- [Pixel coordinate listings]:
◇ ◇ ◇ ◇ ◇

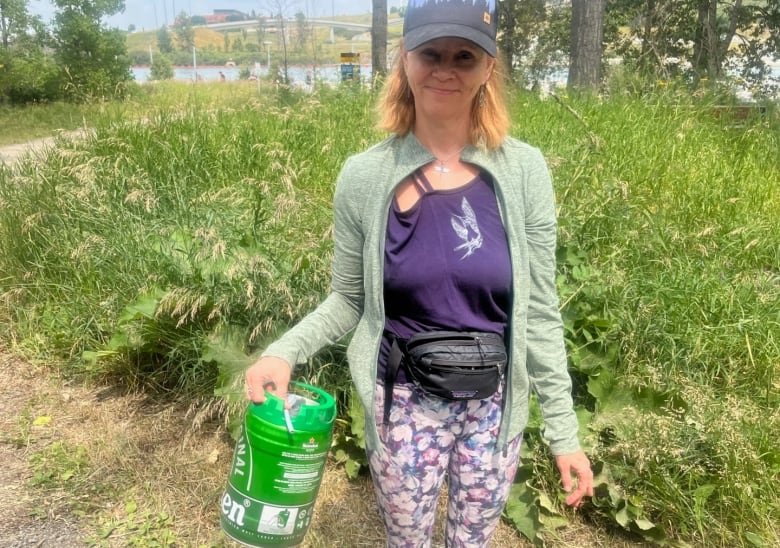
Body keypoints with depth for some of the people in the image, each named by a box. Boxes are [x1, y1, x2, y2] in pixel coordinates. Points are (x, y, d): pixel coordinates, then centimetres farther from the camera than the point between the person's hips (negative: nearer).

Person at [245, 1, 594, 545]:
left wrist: (564, 429, -2)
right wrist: (284, 351, -17)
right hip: (405, 404, 0)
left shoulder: (523, 171, -11)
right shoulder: (365, 176, -12)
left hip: (495, 404, 1)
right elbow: (349, 301, -1)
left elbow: (539, 311, -5)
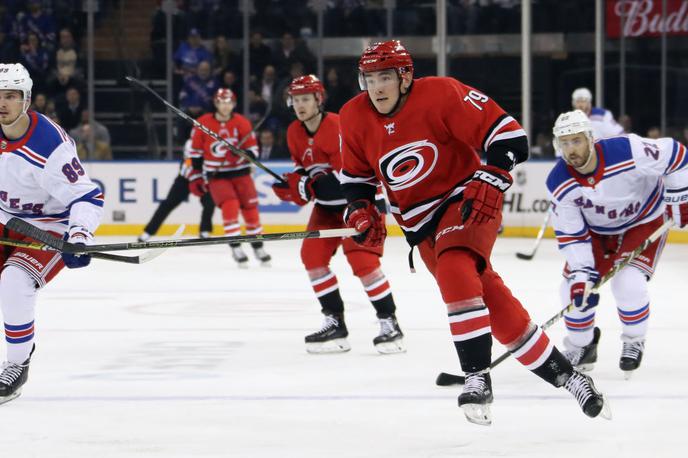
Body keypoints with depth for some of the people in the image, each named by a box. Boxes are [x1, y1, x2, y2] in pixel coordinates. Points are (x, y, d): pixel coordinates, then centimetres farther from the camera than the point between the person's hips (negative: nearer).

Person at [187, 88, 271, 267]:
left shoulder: (242, 123, -5)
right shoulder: (203, 124, -7)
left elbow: (252, 149, -4)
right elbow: (196, 152, 2)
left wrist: (242, 154, -26)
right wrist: (196, 176, 1)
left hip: (240, 172, 2)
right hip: (216, 175, -2)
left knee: (250, 208, 5)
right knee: (230, 206, -19)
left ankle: (257, 246, 21)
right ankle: (236, 247, -15)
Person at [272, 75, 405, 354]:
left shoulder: (337, 127, -25)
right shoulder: (295, 132, 1)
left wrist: (307, 186, -30)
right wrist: (294, 183, -6)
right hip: (328, 204, 8)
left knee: (362, 259, -19)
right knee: (313, 255, -3)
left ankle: (389, 323, -11)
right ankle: (335, 323, 5)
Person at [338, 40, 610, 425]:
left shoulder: (440, 94, -19)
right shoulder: (354, 119, -2)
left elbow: (508, 135, -19)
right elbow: (355, 173, 15)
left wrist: (488, 182, -27)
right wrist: (360, 209, -2)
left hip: (467, 201, -5)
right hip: (420, 222, 5)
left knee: (454, 270, -32)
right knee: (489, 297, 1)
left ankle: (478, 378, -28)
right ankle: (561, 373, 11)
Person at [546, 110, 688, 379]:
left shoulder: (628, 151, -34)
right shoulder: (559, 184, -23)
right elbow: (570, 234, -16)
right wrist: (581, 273, -24)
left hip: (644, 221, -4)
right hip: (596, 231, 4)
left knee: (628, 284, -23)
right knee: (576, 289, -7)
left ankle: (634, 342, 5)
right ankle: (581, 347, 19)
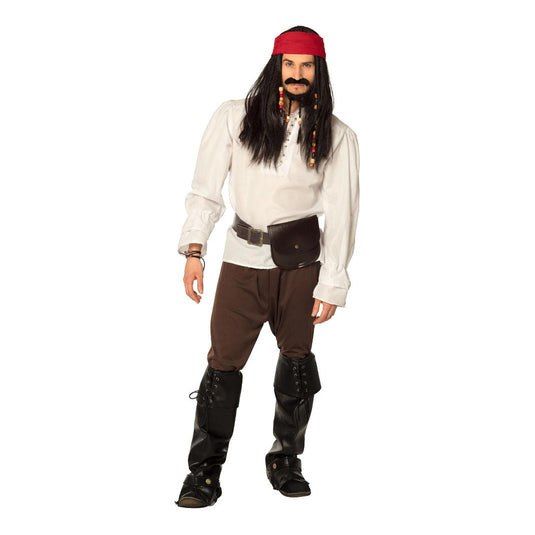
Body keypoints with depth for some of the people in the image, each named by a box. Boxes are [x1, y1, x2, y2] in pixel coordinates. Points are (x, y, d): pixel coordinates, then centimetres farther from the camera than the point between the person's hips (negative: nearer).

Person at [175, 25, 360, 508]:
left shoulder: (337, 136, 0)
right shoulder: (234, 118, 0)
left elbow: (341, 213, 1)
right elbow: (206, 188, 4)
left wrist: (332, 284, -2)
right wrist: (194, 250, -2)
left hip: (301, 264, 1)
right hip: (242, 260, -1)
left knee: (297, 360, 8)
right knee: (224, 363, -5)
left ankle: (285, 462, 25)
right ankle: (205, 472, 5)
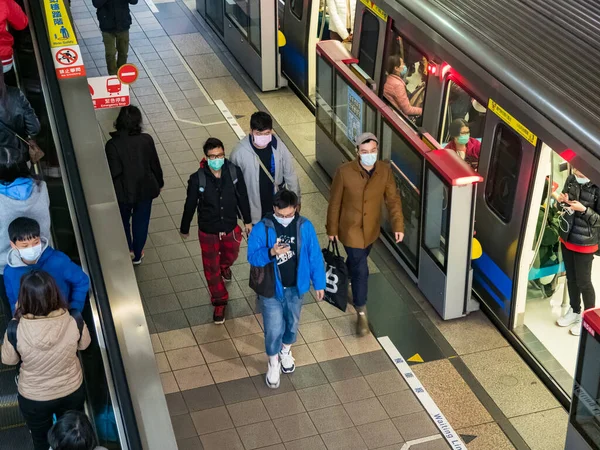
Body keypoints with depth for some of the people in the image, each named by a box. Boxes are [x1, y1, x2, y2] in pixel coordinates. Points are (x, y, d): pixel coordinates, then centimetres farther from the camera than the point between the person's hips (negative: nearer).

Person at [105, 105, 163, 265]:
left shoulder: (113, 144, -23)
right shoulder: (146, 140, -14)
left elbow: (114, 171, -20)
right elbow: (155, 164, -4)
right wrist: (159, 183, 13)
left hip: (124, 191, -2)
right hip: (145, 189, 2)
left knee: (123, 220, 26)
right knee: (141, 221, 20)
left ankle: (128, 249, 29)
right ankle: (137, 254, 34)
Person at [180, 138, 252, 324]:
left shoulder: (235, 172, -19)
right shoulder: (197, 179, -25)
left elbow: (242, 197, -3)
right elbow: (190, 205, -10)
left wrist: (247, 220, 9)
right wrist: (184, 228, 4)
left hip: (231, 228, 2)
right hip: (208, 232, -2)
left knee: (231, 255, 30)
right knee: (211, 268, 12)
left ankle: (224, 266, 68)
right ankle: (219, 302, 36)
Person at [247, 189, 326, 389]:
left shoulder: (305, 226, -13)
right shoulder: (262, 228, -19)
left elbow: (315, 256, -4)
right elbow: (252, 257, -16)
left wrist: (319, 283, 1)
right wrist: (271, 252, -36)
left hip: (295, 287, 3)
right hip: (271, 289, -2)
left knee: (292, 323, 22)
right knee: (274, 329, 4)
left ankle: (286, 351, 52)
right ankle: (273, 364, 31)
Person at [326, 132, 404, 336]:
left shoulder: (385, 170, -13)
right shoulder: (344, 172, -22)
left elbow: (393, 199, -6)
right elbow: (334, 203, -12)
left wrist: (398, 225, -14)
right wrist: (332, 229, -5)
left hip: (372, 228, 4)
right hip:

◇ ◇ ◇ ◇ ◇

- [WORK ITEM]: For this exercise, transcribe the data exactly but without its pictures.

- [RESULT FOR THIS EXERCISE]:
Body keypoints with depth for some of the people in the image, each named by a box. Boxes are [x1, y1, x2, y2] in pixel coordinates. Points are (x, y, d): pixel coordinates, then centimetres farther from the camera than the point between the person's hips (negative: nearer).

Person at [245, 1, 594, 545]:
left wrist: (564, 429, -2)
right wrist: (284, 351, -17)
right hip: (405, 404, 0)
left shoulder: (523, 171, -11)
right shoulder: (365, 176, -12)
left hip: (495, 404, 1)
right elbow: (349, 301, -1)
left elbow: (539, 311, -5)
Body keypoints with depth for some of the people in the image, each named by a box. Boxes are [x1, y1, x2, y2] in pixel coordinates. Points are (x, y, d): pixel coordinates, then centimetres farther from the camera than the point between the person's hips (negative: nearer).

Person at [187, 88, 271, 267]:
left shoulder: (242, 123, -5)
right shoulder: (203, 124, -7)
left elbow: (252, 149, -4)
right elbow: (196, 152, 2)
left wrist: (242, 154, -26)
right wrist: (196, 176, 1)
left hip: (240, 172, 2)
right hip: (216, 175, -2)
left knee: (250, 208, 5)
right knee: (230, 206, -19)
left ankle: (257, 246, 21)
right ankle: (236, 247, -15)
Person at [272, 75, 405, 354]:
left shoulder: (337, 127, -25)
right shoulder: (295, 132, 1)
left wrist: (307, 186, -30)
right wrist: (294, 183, -6)
right hip: (328, 204, 8)
left knee: (362, 259, -19)
right knee: (313, 255, -3)
left ankle: (389, 323, -11)
right ankle: (335, 323, 5)
Person at [338, 40, 610, 425]:
left shoulder: (440, 94, -19)
right shoulder: (354, 119, -2)
left elbow: (508, 135, -19)
right elbow: (355, 173, 15)
left wrist: (488, 182, -27)
right wrist: (360, 209, -2)
left hip: (467, 201, -5)
right hip: (420, 222, 5)
left knee: (454, 270, -32)
right knee: (489, 297, 1)
left ankle: (478, 378, -28)
right ankle: (561, 373, 11)
Person at [546, 110, 688, 379]:
left shoulder: (628, 151, -34)
right shoulder: (559, 184, -23)
right elbow: (570, 234, -16)
right wrist: (581, 273, -24)
left hip: (644, 221, -4)
right hip: (596, 231, 4)
left knee: (628, 284, -23)
right knee: (576, 289, -7)
left ankle: (634, 342, 5)
right ankle: (581, 347, 19)
Body keypoints with depth for some of the people in the image, each named by a box. Boxes are [x1, y1, x2, y2] in pixel coordinates. Points are (x, y, d): pixel coordinates, then centimetres farther from the camera than the point between the person's hips (negative: nearer).

Person at [175, 25, 360, 508]:
left shoulder: (337, 136, 0)
right shoulder: (234, 118, 0)
left elbow: (341, 213, 1)
right elbow: (206, 188, 4)
left wrist: (332, 284, -2)
right wrist: (194, 250, -2)
left hip: (301, 264, 1)
right hip: (242, 260, -1)
left knee: (297, 360, 8)
right knee: (224, 363, -5)
left ankle: (285, 462, 25)
right ankle: (205, 472, 5)
Body keypoints with depth for some of the people in the image, each named by a box. Boxes are [x1, y1, x2, y2] in pixel coordinates. Points are (x, y, d): pixel coordinates, then centimetres farther from the camera than the point between the person's hips (negative: nearer).

Person at [105, 105, 163, 265]:
left shoulder: (113, 144, -23)
right shoulder: (146, 140, -14)
left elbow: (114, 171, -20)
right elbow: (155, 164, -4)
right wrist: (159, 183, 13)
left hip: (124, 191, -2)
right hip: (145, 189, 2)
left knee: (123, 220, 26)
right knee: (141, 221, 20)
left ankle: (128, 249, 29)
right ankle: (137, 254, 34)
Person at [180, 138, 252, 324]:
left shoulder: (235, 172, -19)
right shoulder: (197, 179, -25)
left elbow: (242, 197, -3)
right elbow: (190, 205, -10)
left wrist: (247, 220, 9)
right wrist: (184, 228, 4)
left hip: (231, 228, 2)
right hip: (208, 232, -2)
left knee: (231, 255, 30)
right knee: (211, 268, 12)
left ankle: (224, 266, 68)
right ankle: (219, 302, 36)
Person at [247, 189, 326, 389]:
left shoulder: (305, 226, -13)
right shoulder: (262, 228, -19)
left elbow: (315, 256, -4)
right elbow: (252, 257, -16)
left wrist: (319, 283, 1)
right wrist: (271, 252, -36)
left hip: (295, 287, 3)
right hip: (271, 289, -2)
left knee: (292, 323, 22)
right knee: (274, 329, 4)
left ankle: (286, 351, 52)
right ankle: (273, 364, 31)
Person at [326, 132, 404, 336]:
left shoulder: (385, 170, -13)
right shoulder: (344, 172, -22)
left elbow: (393, 199, -6)
right elbow: (334, 203, -12)
left wrist: (398, 225, -14)
right wrist: (332, 229, -5)
left hip: (372, 228, 4)
right hip:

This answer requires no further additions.